Musical marriages are the theme of this year's festival.

Nowhere is this being more dramatically treated than in Ensemble Lucidarium's Kehi Kinnor, a re-enactment of a Jewish wedding in Renaissance Italy, given at the Sir Jack Lyons Concert Hall.

The group's octet of instrumentalists, three of whom also sang, was complemented by two historical dancers playing the happy couple.

It was not just that Bruna Gondoni and Marco Bendoni looked splendid in a variety of period costumes; they also moved with courtly grace, never quite touching until after the marriage (linked only by a handkerchief) and evoking all the expectation and ecstasy of the occasion.

Most delightful of all was the bride’s ritual bath (mikveh), where a blue-tinged, transparent silk stole replaced real water. All the choreography was apparently authentic.

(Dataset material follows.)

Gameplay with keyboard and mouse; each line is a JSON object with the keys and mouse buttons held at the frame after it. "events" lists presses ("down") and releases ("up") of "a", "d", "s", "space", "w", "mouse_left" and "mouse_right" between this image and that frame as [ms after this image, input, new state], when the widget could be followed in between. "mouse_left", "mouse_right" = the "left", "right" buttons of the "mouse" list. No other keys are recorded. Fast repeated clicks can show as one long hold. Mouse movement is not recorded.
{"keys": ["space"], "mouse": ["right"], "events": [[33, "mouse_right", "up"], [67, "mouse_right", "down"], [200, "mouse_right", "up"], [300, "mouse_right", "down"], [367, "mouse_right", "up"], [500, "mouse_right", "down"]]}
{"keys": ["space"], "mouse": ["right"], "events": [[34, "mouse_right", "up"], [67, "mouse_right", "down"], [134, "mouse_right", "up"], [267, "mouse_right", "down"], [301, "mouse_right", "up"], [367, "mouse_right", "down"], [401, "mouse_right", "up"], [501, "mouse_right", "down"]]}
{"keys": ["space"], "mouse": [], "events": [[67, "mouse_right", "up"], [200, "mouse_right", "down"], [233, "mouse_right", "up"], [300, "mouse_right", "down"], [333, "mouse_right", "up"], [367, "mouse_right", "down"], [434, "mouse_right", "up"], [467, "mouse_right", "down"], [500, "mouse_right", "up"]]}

The music itself was a cross between 15th-century styles and the more melancholic, Catalan-influenced – we would perhaps instinctively say Moorish – harmonies that are often associated with Hebrew rituals.

Everything was in minor keys until the actual ceremony under the wedding canopy. Here Enrico Fink’s tenor took on more solemn, cantorial tones, a contrast to some of the comic byplay he adopted while instruments tuned or the couple consummated their marriage off-stage.

But the most effective singing came in a surprising soprano paean to Venus, accompanied by solo viol. After the wedding, lutes and guitars strummed more excitedly as the couple broke into a sprightly saltarello. It was a thoroughly charming, not to say riveting, occasion.

Late-night concerts have an aura of their own and the third and final part of Monteverdi’s 1610 Vespers – the rarely-heard Mass In Illo Tempore (At That Time) – was no exception in St George’s Church, Walmgate.

With intermittent assistance from two cornets and a quartet of trombones, 17 voices from York University Chamber Choir made merry with Monteverdi's early, fruitier textures, conducted by Robert Hollingworth.

After the Credo, the choir settled into a smoother blend. With instruments rejoining after a gentler approach to the Sanctus and Benedictus, the Agnus Dei made a sleek, tranquil finale.